Outro tema que gostaria de esclarecer é o papel desempenhado pelos sherpas.

A palavra “sherpa” se refere a duas coisas.

Com “S” maiúsculo se refere à etnia de imigrantes tibetanos que, há 500 anos, cruzou o Himalaia e se estabeleceu nos vales próximos ao Monte Everest.

Com “s” minúsculo se refere a carregadores de altitude que, desde as primeiras expedições britânicas ao Everest nos anos 20, foram contratados para este trabalho.

A enorme maioria das expedições, comerciais ou não, utiliza os serviços de sherpas para carregar equipamentos montanha cima, montar os campos de altitude e até colocar as cordas fixas.

Com certeza, a montanha fica muito mais difícil sem a ajuda inestimável dos sherpas.

Cordas fixas são cordas estáticas (não elásticas como as cordas de escalada) que são fixadas à montanha em intervalos de ao redor de 50 metros com estacas de neve ou parafusos de gelo.

Apesar de, normalmente, as montanhas de 8000 metros não serem tecnicamente muito exigentes, fazer qualquer tipo de escalada técnica em altitudes extremas é muito difícil, por isso o uso de cordas fixas, que ajudam muitíssimo na escalada, além de deixá-la muito mais segura.

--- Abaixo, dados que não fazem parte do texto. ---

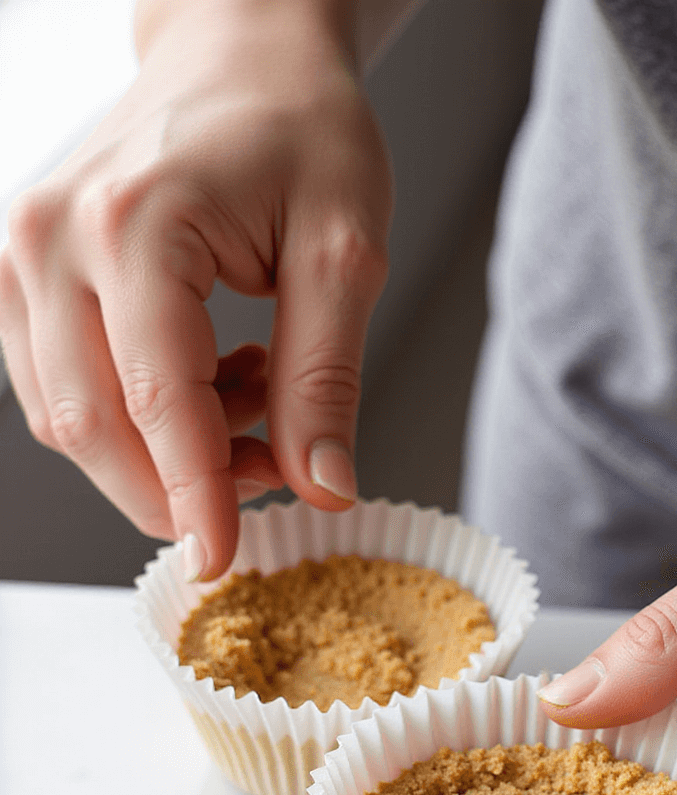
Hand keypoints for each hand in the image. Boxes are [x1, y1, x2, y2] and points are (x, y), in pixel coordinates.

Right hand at [0, 0, 391, 578]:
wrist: (240, 52)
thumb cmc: (297, 127)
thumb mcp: (345, 250)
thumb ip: (326, 379)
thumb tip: (323, 490)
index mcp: (135, 221)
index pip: (159, 401)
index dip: (196, 496)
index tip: (224, 560)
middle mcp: (55, 237)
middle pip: (95, 426)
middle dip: (182, 481)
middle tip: (275, 464)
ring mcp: (24, 255)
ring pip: (70, 420)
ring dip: (159, 452)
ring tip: (251, 396)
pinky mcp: (21, 276)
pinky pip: (62, 390)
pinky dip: (134, 419)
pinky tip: (207, 381)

No caso do Everest, além de cordas fixas, os sherpas também colocam as escadas para atravessar as enormes cravasses (fendas) entre o campo base e o campo 1 na temida cascata de gelo(Kumbu Ice Fall).

Como se pode ver, uma expedição a uma das 14 montanhas com mais de 8.000 metros é um investimento considerável de tempo, treino, dedicação e financeiro.

E, claro, a compensação em termos de realização para qualquer escalador é imensa.